Ci sono tanti modi in cui un calciatore può guadagnarsi una squalifica, ma c’è probabilmente un solo posto al mondo in cui questo può succedere per aver abbracciato una persona che ha invaso il campo. Nei giorni scorsi, la Federcalcio iraniana ha comunicato una sospensione di un turno più una multa per Hossein Hosseini, 31enne portiere dell’Esteghlal di Teheran, che durante una partita del 12 aprile aveva abbracciato una ragazza che era entrata in campo correndogli incontro.
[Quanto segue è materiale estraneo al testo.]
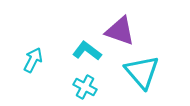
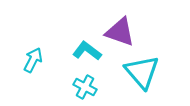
purple triangle: moved 1 px down
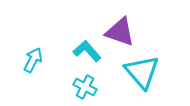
cyan L-shape: rotated 12 degrees clockwise
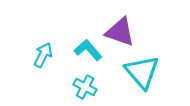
cyan L-shape: moved 1 px right, 1 px up
cyan arrow: moved 10 px right, 5 px up
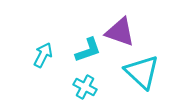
cyan L-shape: rotated 112 degrees clockwise
cyan triangle: rotated 6 degrees counterclockwise
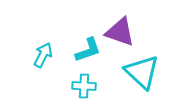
cyan cross: moved 1 px left, 1 px up; rotated 25 degrees counterclockwise
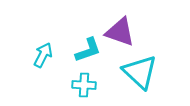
cyan triangle: moved 2 px left
cyan cross: moved 1 px up
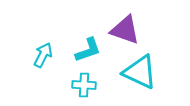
purple triangle: moved 5 px right, 2 px up
cyan triangle: rotated 18 degrees counterclockwise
Le immagini, circolate successivamente sui social, non possono non destare preoccupazione: Hosseini è stato circondato da agenti della sicurezza, che lo hanno separato dalla ragazza con la forza, trascinandolo fuori dal campo. Non sappiamo se dovrà anche affrontare un processo penale: in Iran, i contatti fisici tra un uomo e una donna che non appartiene alla sua cerchia famigliare sono severamente vietati. Così come non sappiamo cosa accadrà alla ragazza, che mentre correva in campo ha visto l’hijab scivolarle via dal capo: anche questo è un crimine, in Iran, come ha tragicamente insegnato il caso di Mahsa Amini, nel settembre 2022.
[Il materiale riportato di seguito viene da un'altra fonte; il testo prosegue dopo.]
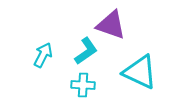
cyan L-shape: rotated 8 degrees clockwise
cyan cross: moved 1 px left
In quell’occasione, molti calciatori iraniani presero espressamente posizione contro il regime e la violazione dei diritti delle donne. Zobeir Niknafs, centrocampista dell'Esteghlal, mise online un video mentre si rasava i capelli, un gesto di protesta divenuto popolare in quei giorni, dopo che Amini era stata uccisa dalla polizia proprio perché dei capelli le spuntavano da sotto il velo. Tutte le principali leggende del calcio locale, lo sport più amato e seguito in Iran, avevano commemorato la morte della ragazza, da Ali Daei a Mehdi Mahdavikia, e lo stesso avevano fatto i campioni in attività in questi anni, compresi Mehdi Taremi, centravanti del Porto che nella prossima stagioni giocherà con l’Inter, e Sardar Azmoun, attaccante quest’anno alla Roma. La protesta era proseguita ai Mondiali in Qatar, dove i giocatori della nazionale si erano rifiutati di cantare l’inno nazionale prima delle partite. Un altro calciatore professionista della massima divisione, Amir Nasr-Azadani, è stato arrestato e condannato a 26 anni di prigione nel gennaio 2023, per aver partecipato alle proteste contro la morte di Amini.
Tutto passa dal calcio, in Iran. In questi anni è diventato il principale campo di battaglia per i diritti civili delle donne: il libero accesso allo stadio è la punta dell’iceberg delle lotte femministe iraniane. Nel 2006, il film di Jafar Panahi Offside - che racconta di un gruppo di tifose che si mascherano da uomini per entrare allo stadio Azadi di Teheran durante una partita della nazionale maschile - ha avuto un successo tale da spingere sempre più tifose a sfidare i divieti degli ayatollah. Non senza conseguenze drammatiche: nel 2019 Sahar Khodayari, una giovane tifosa dell’Esteghlal arrestata per essere entrata clandestinamente in uno stadio e che rischiava sei mesi di prigione, si è tolta la vita dandosi fuoco. Le proteste seguite alla sua morte e le pressioni della Fifa hanno spinto il governo iraniano a concedere le prime aperture per l’accesso delle donne alle partite. Sempre a condizioni molto restrittive: pochi posti, settori recintati e per sole donne, e solo per partite della nazionale, che hanno la maggiore visibilità internazionale. Solo nel settembre 2022 è stato permesso a un gruppo di appena 500 tifose di assistere a una partita del campionato. Nel derby di Teheran tra Esteghlal e Persepoli, questo traguardo è stato tagliato solamente in questa stagione, ma lontano dalla capitale la situazione è rimasta fondamentalmente immutata, come segnala spesso sui social Open Stadiums, un’associazione femminista iraniana impegnata proprio sulla battaglia per l’accesso agli stadi.
L’episodio di Hosseini segna un altro punto critico della repressione dei diritti delle donne in Iran. La Federcalcio ha deciso adesso di vietare nuovamente l’ingresso delle tifose allo stadio di Arak, dove è avvenuto il fatto del 12 aprile, e la stessa cosa avverrà in quello di Tabriz. Un modo per evitare altre invasioni di campo e quindi il rischio che altre partite di calcio diventino occasione di contestazione politica verso il governo. Mentre le forze dell’ordine separavano Hosseini dalla tifosa, il pubblico aveva iniziato a inveire rabbiosamente verso la polizia, prendendo le difese del giocatore e della giovane donna. Lo sport più amato del Paese continua dunque a essere una fucina di dissenso contro le violazioni dei diritti umani.